Uma malformação conhecida como "sindactilia" faz com que 20 integrantes de uma mesma família do Distrito Federal tenham uma característica em comum: dedos dos pés e das mãos colados. A mutação foi observada na família pela primeira vez em 1943, pelo o contador Jackson de Góis Gonçalves, de 73 anos. A separação dos membros só é possível por meio de cirurgia.
A sindactilia é causada por um gene dominante. Há 50% de probabilidade de a mutação passar de pai para filho. A geneticista do Hospital Universário de Brasília Rosenelle Oliveira explica que a anomalia é desenvolvida ainda na formação do bebê, no útero.
"Quando somos formados, ainda dentro do útero, todos nós temos os dedos das mãos e dos pés colados por uma membrana. A falha de mecanismos de destruição dessa estrutura ocasiona a sindactilia e é definida pelos nossos genes. Os dedos a mais são formados nesse mesmo momento. Existe uma 'falsa sindactilia' que também acontece dentro do útero, mas não tem relação com os genes e normalmente afeta só uma pessoa da família", explica.
Alguns integrantes da família também desenvolveram a polidactilia, a presença de um dedo a mais na mão ou no pé. Segundo a mesma geneticista, é comum a associação da sindactilia com outras alterações das mãos, como encurtamento dos dedos ou a polidactilia.
Com três dedos em uma mão e dois na outra, o contador Jackson de Góis Gonçalves conta que já passou por diversas situações de preconceito. A opção por não fazer cirurgia, segundo ele, foi decidida após conseguir superar todas as dificuldades e mostrar para os filhos que isso é uma característica da família.

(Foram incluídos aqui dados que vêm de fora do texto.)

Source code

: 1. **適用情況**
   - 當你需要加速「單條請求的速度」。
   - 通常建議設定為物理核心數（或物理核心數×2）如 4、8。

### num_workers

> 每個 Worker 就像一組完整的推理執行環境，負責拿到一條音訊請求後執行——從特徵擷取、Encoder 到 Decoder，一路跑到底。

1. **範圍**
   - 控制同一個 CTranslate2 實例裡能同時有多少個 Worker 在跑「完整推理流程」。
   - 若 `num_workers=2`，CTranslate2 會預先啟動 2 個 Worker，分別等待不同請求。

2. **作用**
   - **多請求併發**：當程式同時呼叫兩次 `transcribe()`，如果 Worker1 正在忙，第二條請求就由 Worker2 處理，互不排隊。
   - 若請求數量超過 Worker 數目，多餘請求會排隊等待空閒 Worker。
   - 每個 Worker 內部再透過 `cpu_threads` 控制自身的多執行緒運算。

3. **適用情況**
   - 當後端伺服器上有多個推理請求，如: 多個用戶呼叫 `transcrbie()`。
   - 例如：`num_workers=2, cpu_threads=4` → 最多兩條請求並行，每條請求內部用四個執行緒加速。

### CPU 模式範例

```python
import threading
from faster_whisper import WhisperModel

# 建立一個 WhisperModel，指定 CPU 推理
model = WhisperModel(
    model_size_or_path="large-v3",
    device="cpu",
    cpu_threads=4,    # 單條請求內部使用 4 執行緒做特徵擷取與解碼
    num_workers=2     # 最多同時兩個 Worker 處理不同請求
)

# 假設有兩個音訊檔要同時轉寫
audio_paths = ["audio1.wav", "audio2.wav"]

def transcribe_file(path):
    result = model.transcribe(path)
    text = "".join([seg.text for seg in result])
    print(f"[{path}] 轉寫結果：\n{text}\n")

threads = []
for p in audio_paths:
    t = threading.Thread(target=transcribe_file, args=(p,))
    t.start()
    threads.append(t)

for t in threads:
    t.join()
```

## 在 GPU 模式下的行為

"A incidência no meu ramo familiar é de 50% e acredito que esse percentual segue adiante. Devido ao preconceito, passei instintivamente a andar com as mãos nos bolsos. Mesmo assim, fui adiante. Fui empregado como datilógrafo bilingue, em 1967, no antigo Geipot [Empresa Brasileira de Planejamento de Transportes, estatal extinta 2008] em Fortaleza. Trabalhei na embaixada americana e era uns dos mais rápidos nas calculadoras na época. Essa "anomalia" nunca me atrapalhou, essa é a nossa identidade."

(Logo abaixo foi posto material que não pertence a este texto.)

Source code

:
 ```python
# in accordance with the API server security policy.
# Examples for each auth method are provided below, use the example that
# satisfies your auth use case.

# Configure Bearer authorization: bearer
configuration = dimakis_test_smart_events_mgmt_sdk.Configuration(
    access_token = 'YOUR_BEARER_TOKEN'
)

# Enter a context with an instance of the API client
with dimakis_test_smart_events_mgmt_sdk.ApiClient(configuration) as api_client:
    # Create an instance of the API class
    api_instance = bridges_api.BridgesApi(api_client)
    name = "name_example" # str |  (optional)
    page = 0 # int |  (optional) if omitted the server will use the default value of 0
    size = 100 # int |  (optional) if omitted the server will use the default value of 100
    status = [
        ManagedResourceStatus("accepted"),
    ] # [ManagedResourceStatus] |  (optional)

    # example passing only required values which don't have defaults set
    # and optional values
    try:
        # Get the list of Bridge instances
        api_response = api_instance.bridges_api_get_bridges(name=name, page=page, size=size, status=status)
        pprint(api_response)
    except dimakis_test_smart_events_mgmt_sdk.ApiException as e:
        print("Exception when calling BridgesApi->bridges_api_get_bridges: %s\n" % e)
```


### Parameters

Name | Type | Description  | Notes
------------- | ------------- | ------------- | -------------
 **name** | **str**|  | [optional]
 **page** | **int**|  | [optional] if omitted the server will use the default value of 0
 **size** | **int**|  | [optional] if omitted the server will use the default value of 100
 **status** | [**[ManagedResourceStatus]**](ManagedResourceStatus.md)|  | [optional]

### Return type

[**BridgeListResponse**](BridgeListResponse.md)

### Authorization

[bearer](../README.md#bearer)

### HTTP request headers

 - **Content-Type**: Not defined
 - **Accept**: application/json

O caso de Gonçalves é considerado o mais “grave” da família. Segundo ele, diversos médicos se ofereceram para realizar o procedimento cirúrgico. "Aprendi a fazer tudo que uma pessoa normal faz. Agora, com mais de 70 anos, não irei fazer com a operação."
A analista Cynthia Campos Gonçalves, de 37 anos, filha de Gonçalves, optou pela cirurgia. O procedimento fez com os dedos fossem "descolados". Mesmo assim, segundo ela, a característica "única" da família é tratada com naturalidade e até alegria.
"Eu nasci com dois dedos de cada mão emendados e seis dedos em cada pé. Nós temos uma identidade única, sabe? Brincamos e levamos na esportiva. Um primo meu já disse para a empregada doméstica que ele era um ET. Ela fugiu e nunca mais quis voltar para a casa, acredita?"
Apesar das brincadeiras, Cynthia relata momentos de preconceito vividos tanto na adolescência quanto na vida adulta. Os mais novos integrantes da família são Izaque e Anna Clara, de 2 anos e 9 anos, respectivamente.
"Minha sobrinha, a Anna Clara, é a que mais sofre. Os amiguinhos falam que não querem brincar porque ela tem os dedos feios. Ela acaba se isolando. Porém, sempre converso com ela. Mostro que somos normais sim e somos lindas. Aos olhos de Deus, somos perfeitas."
Mesmo após a cirurgia, Cynthia diz que diversas pessoas ainda sentem curiosidade em relação à anomalia. Algumas ficam espantadas. "Teve um rapaz que estava conhecendo e fomos sair. Ele viu minhas mãos e nem disfarçou. Ele perguntou, eu expliquei. Imediatamente ele pediu a conta, me levou pra casa e sumiu. Disse por mensagem que não queria uma mulher com defeitos, mas não ligo quem perdeu foi ele.", conta.